Ensaio Teológico II(1) Além da Memorização: A Travessia de Fora Para Dentro
Por Claudeci Ferreira de Andrade
Houve um tempo em que eu confundia sabedoria com uma memória bem treinada. Respondia depressa, citava autores de cor e salteado, repetia com precisão o que mentes brilhantes haviam pensado muito antes de mim. Durante algum tempo, isso pareceu suficiente. Afinal, quem distingue, à primeira vista, uma biblioteca ambulante de uma mente realmente sábia? Mas, bastou uma pergunta simples — feita, curiosamente, por quem eu menos esperava — para que todo aquele edifício de certezas vacilasse. Pela primeira vez, fiquei em silêncio. Não porque me faltassem informações, mas porque me vi obrigado a pensar com a própria cabeça, sem a muleta de uma citação, sem a proteção da autoridade alheia. Foi ali, justamente quando minha erudição deixou de me amparar, que comecei a perceber que memória e sabedoria pertencem a mundos diferentes.
Kahlil Gibran escreveu que a sabedoria deixa de ser sabedoria quando não desperta em nós o desejo de descobrir por nós mesmos. Hoje compreendo, pela experiência, a profundidade dessa afirmação. Existe um tipo de conhecimento que aprisiona justamente porque parece completo. Ele nos livra da dúvida e, ao nos poupar da dúvida, acaba roubando também o encantamento da descoberta. O verdadeiro sábio não é aquele que sempre tem uma resposta na ponta da língua, mas quem continua disposto a fazer perguntas que desinstalam, inquietam e obrigam a rever convicções. Talvez seja por isso que Provérbios não convide ninguém a decorar respostas, mas a clamar por entendimento, a levantar a voz em busca do discernimento. O verbo é de movimento. A sabedoria bíblica nunca foi passividade; sempre foi peregrinação.
Mas, há outro perigo, mais sutil. A sabedoria que apenas questiona, sem se importar com quem caminha ao lado, torna-se incompleta. Em muitos casos, transforma-se numa forma elegante de arrogância. Recordo-me de uma discussão em que meus argumentos eram consistentes, mas meu tom era desastroso. Saí convencido de que havia vencido o debate. Só depois percebi que, naquela mesma conversa, perdera algo infinitamente mais valioso: a ponte que me ligava à outra pessoa. A experiência foi dura, mas necessária. Fez-me compreender o que Gandhi intuía ao aproximar a não violência da verdade. De que adianta estar certo se a maneira de defender a verdade humilha quem nos escuta? A verdadeira sabedoria parece preocupar-se menos em triunfar sobre o outro e muito mais em preservar a possibilidade do encontro. Talvez seja justamente por isso que os Evangelhos chamem de bem-aventurados não os vencedores das discussões, mas os pacificadores.
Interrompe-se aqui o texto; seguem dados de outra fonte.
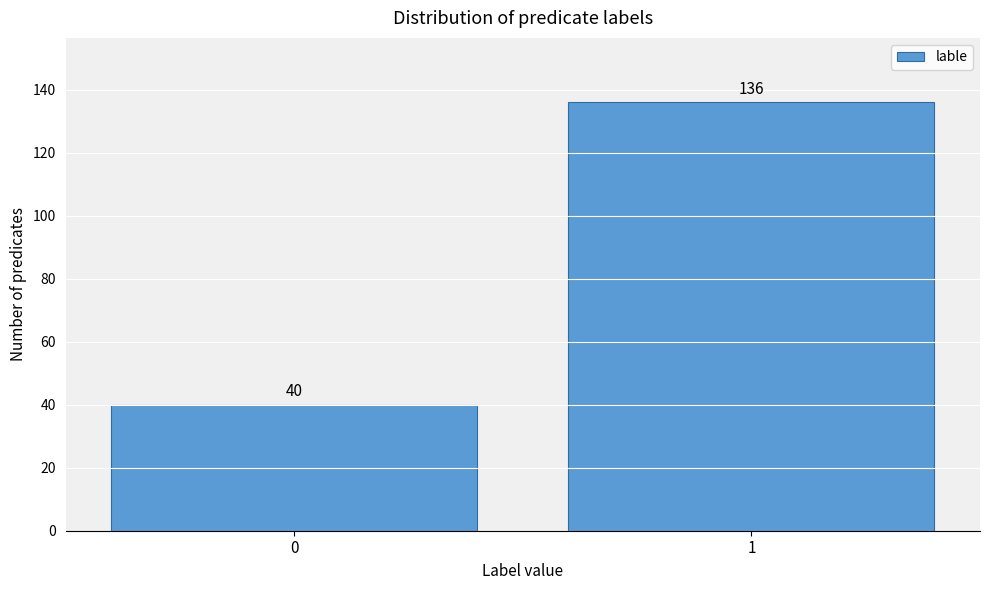

Reading right to left, extract all data points from this chart.

1=136	0=40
Ainda assim, por mais importantes que sejam o espírito crítico e a compaixão, ambos continuam voltados para fora: para o mundo, para as ideias, para as pessoas. Falta uma última travessia — a mais exigente, a mais silenciosa e, talvez, a mais transformadora de todas. É a viagem para dentro de si mesmo. Foi Agostinho quem escreveu que não devemos sair de nós mesmos para encontrar a sabedoria, pois ela já habita ali dentro. Confesso que levei anos para compreender essa frase. Durante muito tempo, ela me pareceu apenas uma bela abstração filosófica. Hoje a leio de outra maneira. Descobri que toda a sabedoria que eu buscava nos livros, nas conferências, nas conversas e nos debates aguardava, pacientemente, que eu tivesse coragem de fazer uma pausa e escutar aquilo que o silêncio dizia dentro de mim.
Talvez seja esse o verdadeiro itinerário da maturidade. Primeiro, aprendemos a questionar o mundo. Depois, descobrimos que nenhuma verdade vale a pena se não vier acompanhada de compaixão. E, por fim, percebemos que a jornada mais longa nunca foi a que percorremos em direção aos outros, mas a que nos conduz ao próprio coração. A sabedoria não consiste em colecionar respostas emprestadas, nem em exibir uma memória admirável. Ela amadurece quando somos capazes de transformar o conhecimento recebido em experiência vivida, em discernimento próprio, em consciência.
No fim das contas, a sabedoria não é um depósito de certezas nem uma bagagem que carregamos para impressionar quem cruza o nosso caminho. Ela é travessia. É um movimento contínuo de fora para dentro, da informação para a compreensão, da compreensão para a transformação. E talvez seja justamente nesse percurso que aconteça o milagre mais discreto da existência: a pergunta que um dia nos deixou sem palavras já não exige uma resposta definitiva. Ela passa a habitar em nós, moldando nosso olhar, nossa escuta e nosso modo de caminhar pelo mundo.